Si solicito una consulta o una analítica a través de mi gestor favorito, ¿por qué es necesario un papel? Debajo de esa petición, y sin que yo sea consciente de ello, se integra un proceso mucho más complejo que finaliza con los resultados de esos análisis accesibles para cualquier persona o sistema que deba trabajar con ellos. Es información que genera otra información sin necesidad de precisar un papel u otra intervención del usuario más allá de su consentimiento para la prueba en cuestión. Una información que debe ser accesible sin límites de espacio y de tiempo, descentralizada, y que es, además, propiedad del paciente. Desarrollos con tecnologías tan aparentemente lejanas como blockchain están llamadas a dar soluciones a estos problemas y generar activos de calidad que trasciendan las barreras espacio-temporales sobre las que seguimos anclados.

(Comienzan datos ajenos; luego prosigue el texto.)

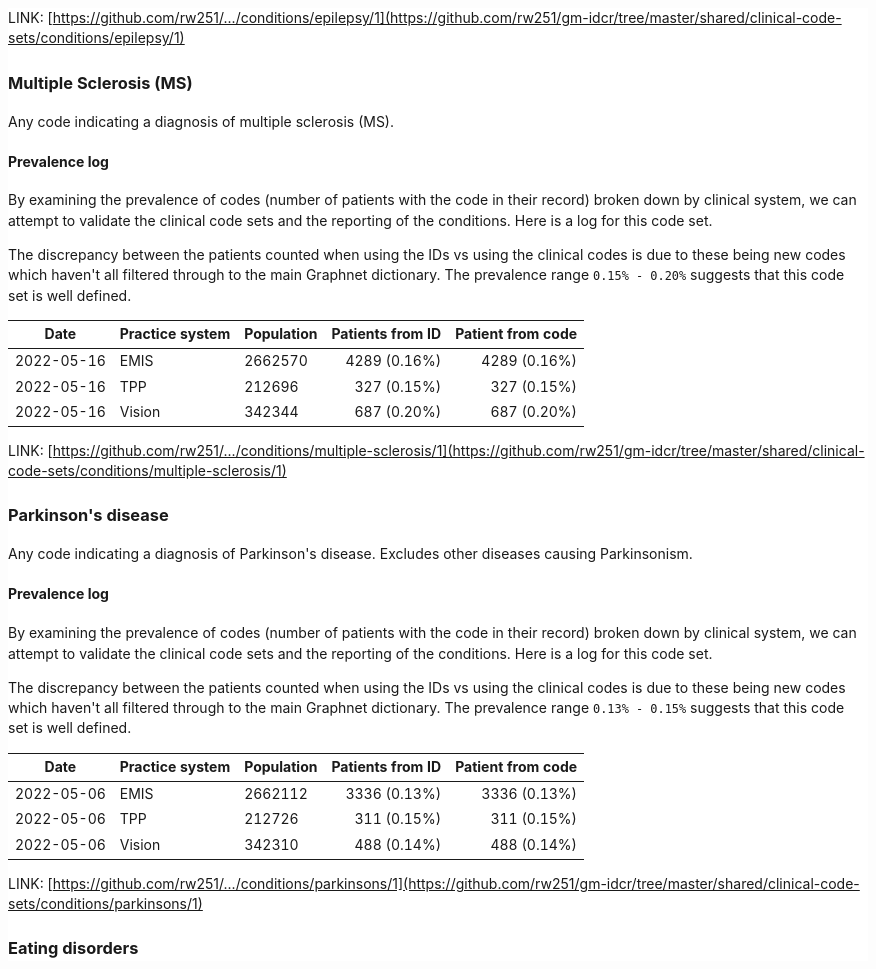 LINK: [https://github.com/rw251/.../conditions/epilepsy/1](https://github.com/rw251/gm-idcr/tree/master/shared/clinical-code-sets/conditions/epilepsy/1)

### Multiple Sclerosis (MS)

Any code indicating a diagnosis of multiple sclerosis (MS).
#### Prevalence log

By examining the prevalence of codes (number of patients with the code in their record) broken down by clinical system, we can attempt to validate the clinical code sets and the reporting of the conditions. Here is a log for this code set.

The discrepancy between the patients counted when using the IDs vs using the clinical codes is due to these being new codes which haven't all filtered through to the main Graphnet dictionary. The prevalence range `0.15% - 0.20%` suggests that this code set is well defined.

| Date        | Practice system | Population | Patients from ID | Patient from code |
| ----------- | --------------- | ---------- | ---------------: | ----------------: |
| 2022-05-16  | EMIS            | 2662570    |     4289 (0.16%) |      4289 (0.16%) |
| 2022-05-16  | TPP             | 212696     |      327 (0.15%) |       327 (0.15%) |
| 2022-05-16  | Vision          | 342344     |      687 (0.20%) |       687 (0.20%) |

LINK: [https://github.com/rw251/.../conditions/multiple-sclerosis/1](https://github.com/rw251/gm-idcr/tree/master/shared/clinical-code-sets/conditions/multiple-sclerosis/1)

### Parkinson's disease

Any code indicating a diagnosis of Parkinson's disease. Excludes other diseases causing Parkinsonism.
#### Prevalence log

By examining the prevalence of codes (number of patients with the code in their record) broken down by clinical system, we can attempt to validate the clinical code sets and the reporting of the conditions. Here is a log for this code set.

The discrepancy between the patients counted when using the IDs vs using the clinical codes is due to these being new codes which haven't all filtered through to the main Graphnet dictionary. The prevalence range `0.13% - 0.15%` suggests that this code set is well defined.

| Date        | Practice system | Population | Patients from ID | Patient from code |
| ----------- | --------------- | ---------- | ---------------: | ----------------: |
| 2022-05-06  | EMIS            | 2662112    |     3336 (0.13%) |      3336 (0.13%) |
| 2022-05-06  | TPP             | 212726     |      311 (0.15%) |       311 (0.15%) |
| 2022-05-06  | Vision          | 342310     |      488 (0.14%) |       488 (0.14%) |

LINK: [https://github.com/rw251/.../conditions/parkinsons/1](https://github.com/rw251/gm-idcr/tree/master/shared/clinical-code-sets/conditions/parkinsons/1)

### Eating disorders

Estos false friends a menudo se interpretan como definitivos y son para algunos la demostración fehaciente de que «tanta informática y tanto ordenador al final nos da más trabajo«. Pero no es así.
Lo que nos da trabajo o no acaba de facilitarlo son los impostores digitales, estos artefactos incompletos que creamos y que forman parte de nuestro aprendizaje digital.
No nos castiguemos por ello, que hace apenas quince años no nos podíamos imaginar que tocaríamos pantallas para comprar un mueble o saber la opinión de nuestro youtuber de referencia mientras tomamos un café en nuestro restaurante preferido, al que llegué gracias al coche eléctrico que alquilé desde mi smartphone. Eso sí es valor digital.
La revolución digital la estamos viviendo en la calle y está llegando tarde a nuestros trabajos, pero es cuestión de tiempo y de abrir la mente al cambio, inevitable y necesario, hacia un futuro de más valor y de total confianza. Desaprender y trascender estos modelos centralizados que se nos han quedado obsoletos antes de tiempo es necesario. Quizás esta travesía del desierto era necesaria, quizás nuestra mentalidad de aprendizaje debe ponerse las pilas sí o sí, quizás ya estamos sufriendo la necesidad de un cuestionamiento diario de todo lo establecido. Quizás el futuro ya está aquí.
En cualquier caso, y como cierre, un mensaje fundamental: no nos quedemos en la superficie, que está llena de impostores.